EXERCISE MATERIAL START

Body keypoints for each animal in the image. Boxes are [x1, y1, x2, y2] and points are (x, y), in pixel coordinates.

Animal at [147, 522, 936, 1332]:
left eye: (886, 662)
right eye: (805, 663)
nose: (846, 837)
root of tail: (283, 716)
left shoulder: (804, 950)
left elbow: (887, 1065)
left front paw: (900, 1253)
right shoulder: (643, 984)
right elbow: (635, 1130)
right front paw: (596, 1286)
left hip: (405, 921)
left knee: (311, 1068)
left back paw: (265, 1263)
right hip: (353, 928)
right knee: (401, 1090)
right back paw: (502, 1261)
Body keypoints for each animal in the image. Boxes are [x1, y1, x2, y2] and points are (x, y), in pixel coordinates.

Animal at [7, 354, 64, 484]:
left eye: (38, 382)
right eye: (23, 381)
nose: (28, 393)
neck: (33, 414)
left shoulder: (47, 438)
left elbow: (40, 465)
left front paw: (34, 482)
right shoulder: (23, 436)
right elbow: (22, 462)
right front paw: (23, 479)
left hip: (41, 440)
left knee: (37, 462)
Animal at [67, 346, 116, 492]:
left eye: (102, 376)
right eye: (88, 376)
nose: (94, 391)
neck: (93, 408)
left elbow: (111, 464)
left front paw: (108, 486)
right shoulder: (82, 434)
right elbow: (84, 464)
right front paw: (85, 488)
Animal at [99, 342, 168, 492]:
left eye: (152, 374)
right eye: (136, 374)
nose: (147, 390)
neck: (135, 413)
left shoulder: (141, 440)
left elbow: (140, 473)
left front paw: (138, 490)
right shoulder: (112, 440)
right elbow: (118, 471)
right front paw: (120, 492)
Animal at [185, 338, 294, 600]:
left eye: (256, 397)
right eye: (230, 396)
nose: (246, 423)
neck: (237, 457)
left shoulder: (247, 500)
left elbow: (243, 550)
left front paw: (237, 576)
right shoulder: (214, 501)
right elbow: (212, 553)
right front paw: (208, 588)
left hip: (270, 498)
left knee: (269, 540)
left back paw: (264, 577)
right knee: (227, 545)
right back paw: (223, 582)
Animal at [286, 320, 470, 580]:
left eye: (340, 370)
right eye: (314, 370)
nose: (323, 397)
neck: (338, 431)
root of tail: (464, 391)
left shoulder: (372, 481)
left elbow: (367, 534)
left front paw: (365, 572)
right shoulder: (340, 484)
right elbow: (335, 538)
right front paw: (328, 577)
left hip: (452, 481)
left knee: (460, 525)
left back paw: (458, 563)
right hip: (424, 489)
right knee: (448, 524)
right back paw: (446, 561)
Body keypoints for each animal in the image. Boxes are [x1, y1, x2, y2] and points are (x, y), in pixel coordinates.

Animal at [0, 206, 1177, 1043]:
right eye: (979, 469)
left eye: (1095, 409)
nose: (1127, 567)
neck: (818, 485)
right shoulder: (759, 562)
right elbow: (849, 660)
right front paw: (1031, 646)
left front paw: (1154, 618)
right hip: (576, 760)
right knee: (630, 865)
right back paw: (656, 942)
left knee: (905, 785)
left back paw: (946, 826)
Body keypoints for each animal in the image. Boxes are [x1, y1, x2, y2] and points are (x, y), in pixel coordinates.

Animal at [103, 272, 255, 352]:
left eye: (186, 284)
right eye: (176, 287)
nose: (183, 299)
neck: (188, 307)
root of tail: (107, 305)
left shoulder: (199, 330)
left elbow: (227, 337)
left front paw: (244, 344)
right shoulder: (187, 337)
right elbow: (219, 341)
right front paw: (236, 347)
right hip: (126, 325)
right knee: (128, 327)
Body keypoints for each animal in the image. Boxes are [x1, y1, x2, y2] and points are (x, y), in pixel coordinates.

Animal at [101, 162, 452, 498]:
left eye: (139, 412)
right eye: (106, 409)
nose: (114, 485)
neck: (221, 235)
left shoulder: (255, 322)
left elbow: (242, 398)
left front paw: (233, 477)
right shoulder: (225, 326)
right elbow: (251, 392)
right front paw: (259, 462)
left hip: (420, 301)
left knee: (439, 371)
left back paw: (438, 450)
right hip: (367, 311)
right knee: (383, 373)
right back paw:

EXERCISE MATERIAL END

__ASSIGNED TASK__:
Every entry must be retyped in full, exactly as given.

__ANSWER__:
Body keypoints for each animal in the image. Boxes are [x1, y1, x2, y2] and points are (x, y), in pixel coordinates.

Animal at [147, 522, 936, 1332]:
left eye: (886, 662)
right eye: (805, 663)
nose: (846, 837)
root of tail: (283, 716)
left shoulder: (804, 950)
left elbow: (887, 1065)
left front paw: (900, 1253)
right shoulder: (643, 984)
right elbow: (635, 1130)
right front paw: (596, 1286)
left hip: (405, 921)
left knee: (311, 1068)
left back paw: (265, 1263)
right hip: (353, 928)
right knee: (401, 1090)
right back paw: (502, 1261)
Body keypoints for each animal in the image. Boxes are [x1, y1, x2, y2] and points are (x, y), in pixel coordinates.

Animal at [7, 354, 64, 484]:
left eye: (38, 382)
right eye: (23, 381)
nose: (28, 393)
neck: (33, 414)
left shoulder: (47, 438)
left elbow: (40, 465)
left front paw: (34, 482)
right shoulder: (23, 436)
right elbow: (22, 462)
right front paw: (23, 479)
left hip: (41, 440)
left knee: (37, 462)
Animal at [67, 346, 116, 492]:
left eye: (102, 376)
right eye: (88, 376)
nose: (94, 391)
neck: (93, 408)
left elbow: (111, 464)
left front paw: (108, 486)
right shoulder: (82, 434)
right elbow: (84, 464)
right front paw: (85, 488)
Animal at [99, 342, 168, 492]:
left eye: (152, 374)
right eye: (136, 374)
nose: (147, 390)
neck: (135, 413)
left shoulder: (141, 440)
left elbow: (140, 473)
left front paw: (138, 490)
right shoulder: (112, 440)
right elbow: (118, 471)
right front paw: (120, 492)
Animal at [185, 338, 294, 600]:
left eye: (256, 397)
right eye: (230, 396)
nose: (246, 423)
neck: (237, 457)
left shoulder: (247, 500)
left elbow: (243, 550)
left front paw: (237, 576)
right shoulder: (214, 501)
right elbow: (212, 553)
right front paw: (208, 588)
left hip: (270, 498)
left knee: (269, 540)
left back paw: (264, 577)
right knee: (227, 545)
right back paw: (223, 582)
Animal at [286, 320, 470, 580]:
left eye: (340, 370)
right eye: (314, 370)
nose: (323, 397)
neck: (338, 431)
root of tail: (464, 391)
left shoulder: (372, 481)
left elbow: (367, 534)
left front paw: (365, 572)
right shoulder: (340, 484)
right elbow: (335, 538)
right front paw: (328, 577)
left hip: (452, 481)
left knee: (460, 525)
left back paw: (458, 563)
right hip: (424, 489)
right knee: (448, 524)
right back paw: (446, 561)
Body keypoints for each animal in the image. Boxes are [x1, y1, x2, y2] and points are (x, y), in pixel coordinates.

Animal at [0, 206, 1177, 1043]:
right eye: (979, 469)
left eye: (1095, 409)
nose: (1127, 567)
neck: (818, 485)
right shoulder: (759, 562)
right elbow: (849, 660)
right front paw: (1031, 646)
left front paw: (1154, 618)
right hip: (576, 760)
right knee: (630, 865)
right back paw: (656, 942)
left knee: (905, 785)
left back paw: (946, 826)
Body keypoints for each animal in the image. Boxes are [x1, y1, x2, y2] and points are (x, y), in pixel coordinates.

Animal at [103, 272, 255, 352]:
left eye: (186, 284)
right eye: (176, 287)
nose: (183, 299)
neck: (188, 307)
root of tail: (107, 305)
left shoulder: (199, 330)
left elbow: (227, 337)
left front paw: (244, 344)
right shoulder: (187, 337)
right elbow: (219, 341)
right front paw: (236, 347)
right hip: (126, 325)
right knee: (128, 327)
Body keypoints for each animal in the image. Boxes are [x1, y1, x2, y2] and points are (x, y), in pixel coordinates.

Animal at [101, 162, 452, 498]:
left eye: (139, 412)
right eye: (106, 409)
nose: (114, 485)
neck: (221, 235)
left shoulder: (255, 322)
left elbow: (242, 398)
left front paw: (233, 477)
right shoulder: (225, 326)
right elbow: (251, 392)
right front paw: (259, 462)
left hip: (420, 301)
left knee: (439, 371)
left back paw: (438, 450)
right hip: (367, 311)
right knee: (383, 373)
right back paw:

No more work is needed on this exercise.